▸ ANFORDERUNG: Bearbeiten Sie den Abschnitt von der Zeile mit „family: Platanaceae“ bis einschließlich der Zeile mit „scientific name: Maja brachydactyla“, indem Sie „common name“ durch „vernacular name“ ersetzen. Geben Sie nur diese Zeilen wieder und lassen Sie alles Übrige unverändert.
++++++++++
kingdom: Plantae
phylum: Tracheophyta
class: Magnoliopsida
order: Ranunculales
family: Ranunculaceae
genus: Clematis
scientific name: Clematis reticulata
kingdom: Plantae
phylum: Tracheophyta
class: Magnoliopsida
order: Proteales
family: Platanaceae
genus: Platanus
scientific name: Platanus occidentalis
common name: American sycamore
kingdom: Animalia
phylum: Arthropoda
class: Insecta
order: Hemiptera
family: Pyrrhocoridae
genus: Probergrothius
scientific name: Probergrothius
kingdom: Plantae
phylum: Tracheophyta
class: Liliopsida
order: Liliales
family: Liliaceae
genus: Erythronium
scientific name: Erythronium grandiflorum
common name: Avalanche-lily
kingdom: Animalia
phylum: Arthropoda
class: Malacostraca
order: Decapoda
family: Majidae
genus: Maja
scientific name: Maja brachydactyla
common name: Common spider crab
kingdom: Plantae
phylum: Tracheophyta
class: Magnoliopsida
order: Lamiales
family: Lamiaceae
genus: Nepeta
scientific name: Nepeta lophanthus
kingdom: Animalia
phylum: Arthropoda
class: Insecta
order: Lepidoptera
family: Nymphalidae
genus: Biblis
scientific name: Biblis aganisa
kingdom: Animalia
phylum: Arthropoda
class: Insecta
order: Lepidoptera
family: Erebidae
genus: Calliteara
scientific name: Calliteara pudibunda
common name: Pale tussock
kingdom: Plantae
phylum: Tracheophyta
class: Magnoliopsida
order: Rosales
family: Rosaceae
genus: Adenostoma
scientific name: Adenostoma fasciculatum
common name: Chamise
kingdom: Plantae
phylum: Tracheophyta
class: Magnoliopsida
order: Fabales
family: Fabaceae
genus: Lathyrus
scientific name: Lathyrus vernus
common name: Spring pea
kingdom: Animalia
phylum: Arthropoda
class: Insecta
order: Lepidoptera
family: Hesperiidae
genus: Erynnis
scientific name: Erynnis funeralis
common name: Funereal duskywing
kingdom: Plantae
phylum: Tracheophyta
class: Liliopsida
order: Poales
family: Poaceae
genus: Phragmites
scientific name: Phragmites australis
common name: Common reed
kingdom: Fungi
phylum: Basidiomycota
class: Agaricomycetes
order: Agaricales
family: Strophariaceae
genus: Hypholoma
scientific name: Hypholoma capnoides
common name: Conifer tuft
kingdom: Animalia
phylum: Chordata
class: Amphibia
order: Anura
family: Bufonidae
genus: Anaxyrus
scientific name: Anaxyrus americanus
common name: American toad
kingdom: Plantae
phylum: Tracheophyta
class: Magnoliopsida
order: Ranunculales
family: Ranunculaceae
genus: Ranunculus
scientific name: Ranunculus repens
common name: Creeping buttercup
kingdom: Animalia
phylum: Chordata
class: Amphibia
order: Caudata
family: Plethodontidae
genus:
++++++++++
▸ ÜBUNGSERGEBNIS:
family: Platanaceae
genus: Platanus
scientific name: Platanus occidentalis
vernacular name: American sycamore
kingdom: Animalia
phylum: Arthropoda
class: Insecta
order: Hemiptera
family: Pyrrhocoridae
genus: Probergrothius
scientific name: Probergrothius
kingdom: Plantae
phylum: Tracheophyta
class: Liliopsida
order: Liliales
family: Liliaceae
genus: Erythronium
scientific name: Erythronium grandiflorum
vernacular name: Avalanche-lily
kingdom: Animalia
phylum: Arthropoda
class: Malacostraca
order: Decapoda
family: Majidae
genus: Maja
scientific name: Maja brachydactyla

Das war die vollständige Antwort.